Fu solo con il decreto del 9 luglio 2008, che la Corte d’Appello civile di Milano autorizzò Beppino Englaro, in qualità di tutore della figlia, ad interrompere il trattamento di idratazione ed alimentazione forzata che manteneva in vita Eluana. Il motivo della decisione fu la «mancanza della benché minima possibilità di un qualche, sia pure flebile, recupero della coscienza e di ritorno ad una percezione del mondo esterno». A quel punto l’azione di interrompere l’alimentazione doveva essere compiuta concretamente, e non fu semplice. Le Suore Misericordine, che dal 1994 in poi si presero cura di Eluana presso la casa di cura Beato Luigi Talamoni di Lecco, si rifiutarono e si dissero disposte a continuare ad assistere la donna: chiesero persino al padre di abbandonare Eluana alle loro cure e dimenticarsi di lei. Beppino, fermamente deciso a fare la volontà della figlia, la fece trasferire in un’altra struttura. Il 3 febbraio 2009 un’ambulanza con a bordo Eluana Englaro partì dunque alla volta della Residenza Sanitaria Assistenziale “La Quiete” di Udine. Un gruppo di circa quindici tra medici e infermieri, volontari ed esterni alla clinica, si rese disponibile ad attuare il protocollo terapeutico concordato con la famiglia Englaro, ovviamente in base a quanto disposto dalla Corte d’Appello di Milano.

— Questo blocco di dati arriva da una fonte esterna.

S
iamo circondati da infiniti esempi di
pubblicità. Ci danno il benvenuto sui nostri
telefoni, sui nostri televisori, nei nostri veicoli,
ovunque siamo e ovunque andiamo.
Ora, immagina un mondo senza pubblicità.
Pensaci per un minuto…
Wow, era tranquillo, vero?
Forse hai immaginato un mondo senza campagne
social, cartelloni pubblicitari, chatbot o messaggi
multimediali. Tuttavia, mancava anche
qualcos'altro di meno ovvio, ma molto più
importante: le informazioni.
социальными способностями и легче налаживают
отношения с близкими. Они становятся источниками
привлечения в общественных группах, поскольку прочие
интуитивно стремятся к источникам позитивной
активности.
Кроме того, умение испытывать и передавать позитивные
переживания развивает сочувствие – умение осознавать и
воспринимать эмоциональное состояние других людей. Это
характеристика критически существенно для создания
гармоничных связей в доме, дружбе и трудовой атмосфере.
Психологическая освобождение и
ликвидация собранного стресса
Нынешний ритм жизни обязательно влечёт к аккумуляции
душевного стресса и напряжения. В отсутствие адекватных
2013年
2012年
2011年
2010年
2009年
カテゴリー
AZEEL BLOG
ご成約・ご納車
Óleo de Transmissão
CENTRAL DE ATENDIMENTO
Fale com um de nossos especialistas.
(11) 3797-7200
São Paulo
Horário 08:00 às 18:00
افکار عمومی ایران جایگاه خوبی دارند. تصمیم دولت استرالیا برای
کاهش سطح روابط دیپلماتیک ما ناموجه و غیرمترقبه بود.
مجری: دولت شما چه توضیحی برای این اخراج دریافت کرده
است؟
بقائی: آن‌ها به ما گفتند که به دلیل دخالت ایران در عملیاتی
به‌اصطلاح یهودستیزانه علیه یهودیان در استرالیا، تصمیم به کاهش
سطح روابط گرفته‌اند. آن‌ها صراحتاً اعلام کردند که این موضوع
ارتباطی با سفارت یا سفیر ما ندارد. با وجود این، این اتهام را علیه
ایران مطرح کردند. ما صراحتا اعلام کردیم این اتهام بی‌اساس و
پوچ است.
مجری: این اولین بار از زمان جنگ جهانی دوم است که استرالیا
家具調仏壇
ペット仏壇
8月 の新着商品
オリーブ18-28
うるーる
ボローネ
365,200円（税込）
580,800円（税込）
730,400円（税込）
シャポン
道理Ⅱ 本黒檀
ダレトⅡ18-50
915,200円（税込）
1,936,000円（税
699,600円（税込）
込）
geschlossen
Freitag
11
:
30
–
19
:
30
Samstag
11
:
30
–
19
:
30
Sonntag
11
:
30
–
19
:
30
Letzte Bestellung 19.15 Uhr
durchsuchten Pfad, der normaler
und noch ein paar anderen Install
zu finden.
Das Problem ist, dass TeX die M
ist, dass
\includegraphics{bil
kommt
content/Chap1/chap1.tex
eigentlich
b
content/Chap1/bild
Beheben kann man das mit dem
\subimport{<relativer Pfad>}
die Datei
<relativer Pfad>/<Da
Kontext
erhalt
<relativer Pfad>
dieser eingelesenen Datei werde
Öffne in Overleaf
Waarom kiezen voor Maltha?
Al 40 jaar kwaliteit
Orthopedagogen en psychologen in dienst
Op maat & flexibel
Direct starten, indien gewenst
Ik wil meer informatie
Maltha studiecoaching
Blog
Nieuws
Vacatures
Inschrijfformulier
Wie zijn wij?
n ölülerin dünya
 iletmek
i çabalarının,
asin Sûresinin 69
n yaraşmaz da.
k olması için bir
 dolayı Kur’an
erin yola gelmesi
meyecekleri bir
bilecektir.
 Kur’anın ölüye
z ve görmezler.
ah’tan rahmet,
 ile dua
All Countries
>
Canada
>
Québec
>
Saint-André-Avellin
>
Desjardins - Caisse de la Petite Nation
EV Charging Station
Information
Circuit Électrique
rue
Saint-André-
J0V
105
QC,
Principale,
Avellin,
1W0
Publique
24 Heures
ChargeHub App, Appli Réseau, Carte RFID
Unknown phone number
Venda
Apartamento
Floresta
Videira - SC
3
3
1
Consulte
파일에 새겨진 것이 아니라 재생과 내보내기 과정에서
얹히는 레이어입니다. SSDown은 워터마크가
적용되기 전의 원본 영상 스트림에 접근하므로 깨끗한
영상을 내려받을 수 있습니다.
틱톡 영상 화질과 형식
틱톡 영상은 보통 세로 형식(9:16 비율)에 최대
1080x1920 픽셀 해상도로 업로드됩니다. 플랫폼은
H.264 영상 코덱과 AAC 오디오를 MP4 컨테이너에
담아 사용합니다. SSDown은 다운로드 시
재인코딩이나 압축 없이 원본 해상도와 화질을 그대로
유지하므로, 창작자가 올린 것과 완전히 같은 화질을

Davanti alla clinica giunsero manifestanti da tutta Italia per protestare contro ciò che stava accadendo, definita come una “condanna a morte“, e inveendo verbalmente e brutalmente contro il padre della ragazza, già provato da anni di sofferenze. I manifestanti arrivarono persino ad urlare “Eluana svegliati“, come se la scienza e tutto ciò che nei precedenti 17 anni i medici avevano detto e stabilito, si potesse cancellare con un colpo di spugna. Alcuni tentarono addirittura di impedire all’autoambulanza che trasportava Eluana di arrivare alla clinica, buttandosi contro il mezzo e richiedendo l’intervento delle Forze dell’Ordine. Il 6 febbraio 2009 i macchinari che alimentavano Eluana Englaro vennero spenti.